We made it to Ålesund by late Tuesday afternoon and checked into the Brosundet Hotel, also right on the water. This hotel was also quite nice; I liked the fact that both breakfast and dinner were included in the price, also that the kitchen staff provided cake and coffee during the late afternoon before dinner. The dinners were standard fare—turkey wings the first evening and lamb stew the second evening—but it beat having to find an open restaurant (many restaurants close in July in Norway—right during the height of tourist season, which makes no sense to me at all). Those that were open were quite expensive; main courses were in the forty to fifty dollar price range. Overpriced, in my opinion. Ålesund is a quaint city, with many old stone buildings (a big fire in 1904 destroyed most of its wooden buildings), but there were a fair number of buildings in need of repair and renovation. It did not strike me as a wealthy city, but I could be wrong. While we were there, the annual boat festival got underway, and we enjoyed a flyboarding exhibition that was just about the coolest thing I have ever seen (see video in the next post). Otherwise, we walked around the entire city and out to the Aquarium, which is also known as the Atlantic Sea-Park (Atlanterhavsparken). The aquarium is well-worth visiting; it is right on the ocean, and has large outdoor open pools for seals, otters, and penguins. The large indoor open pool holds a variety of fish, manta rays, lobsters, starfish, and anemones.

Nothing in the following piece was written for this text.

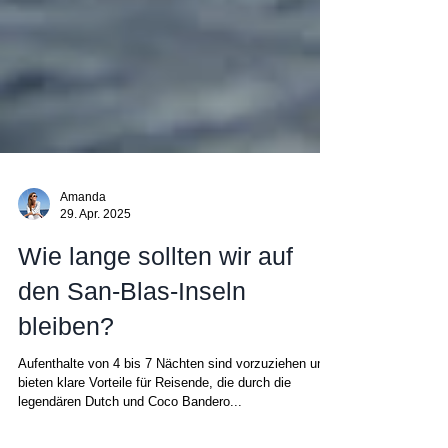
Amanda
29. Apr. 2025
Wie lange sollten wir auf
den San-Blas-Inseln
bleiben?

We left Ålesund for Molde on Thursday morning, and arrived in Molde around lunchtime. The weather was very nice, so after we checked into our hotel (Molde Fjordstuer Hotel) we took a long walk around the city, ate lunch and then hung out at the hotel until dinnertime. This hotel was modern and quite stylish and I enjoyed staying here. It would be nice to visit the city again at some future point during the jazz festival.

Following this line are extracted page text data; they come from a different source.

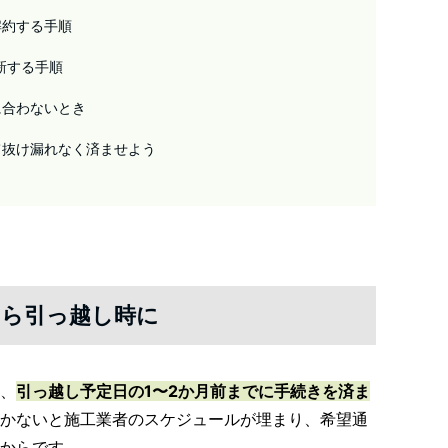
解約する手順
更新する手順
に合わないとき
て抜け漏れなく済ませよう
なら引っ越し時に
、
引っ越し予定日の1〜2か月前までに
手続きを済ま
かないと施工業者のスケジュールが埋まり、希望通
からです。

We left Molde for Bygdin on Friday morning, with planned drives up Trollstigen and through Geiranger. I’ll let Wikipedia’s description of Trollstigen suffice—a serpentine mountain road,  narrow with many sharp bends, and although several bends were widened during 2005 to 2012, vehicles over 41 feet long are prohibited from driving the road. I’m very glad my husband is a good (and confident) driver and that his Porsche could make it up Trollstigen and then down and up the road to Geiranger, which was equally serpentine and a bit nerve-wracking in my opinion. We stopped to have coffee at the Hotel Utsikten (literally the View Hotel), which had breathtaking views of the Geiranger Fjord. After that, we drove on to Bygdin through mountain country, and arrived at the Bygdin Fjellstue Hotel in late afternoon. The nice weather was conducive for walking, so we took a good walk before dinner. We stayed at this hotel for one night (we stayed here before in 2002, my first trip to the mountains in Norway), and managed a walk along Bygdin Lake on Saturday morning before we left for home.

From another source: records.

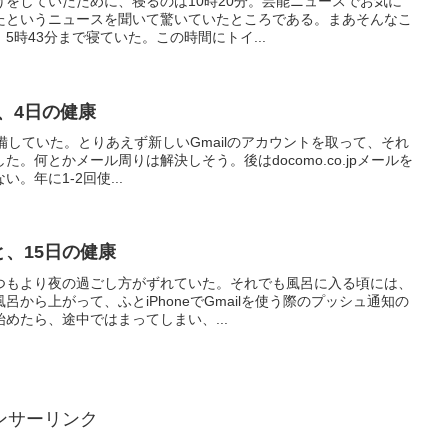
をしていたために、寝るのは10時20分。芸能ニュースでお気に
たというニュースを聞いて驚いていたところである。まあそんなこ
5時43分まで寝ていた。この時間にトイ...
と、4日の健康
整備していた。とりあえず新しいGmailのアカウントを取って、それ
。何とかメール周りは解決しそう。後はdocomo.co.jpメールを
。年に1-2回使...
と、15日の健康
つもより夜の過ごし方がずれていた。それでも風呂に入る頃には、
から上がって、ふとiPhoneでGmailを使う際のプッシュ通知の
めたら、途中ではまってしまい、...
ンサーリンク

We were quite lucky with the weather; most of the time it was sunny and fairly warm. There was only one evening/morning in Ålesund when it rained heavily. Although there was a lot of driving on this trip, it was endurable because we drove along many scenic routes (my husband’s plan) rather than standard (often mind-numbing) highways. It’s no wonder that Norway is considered to be a beautiful country; this trip merely confirmed that fact.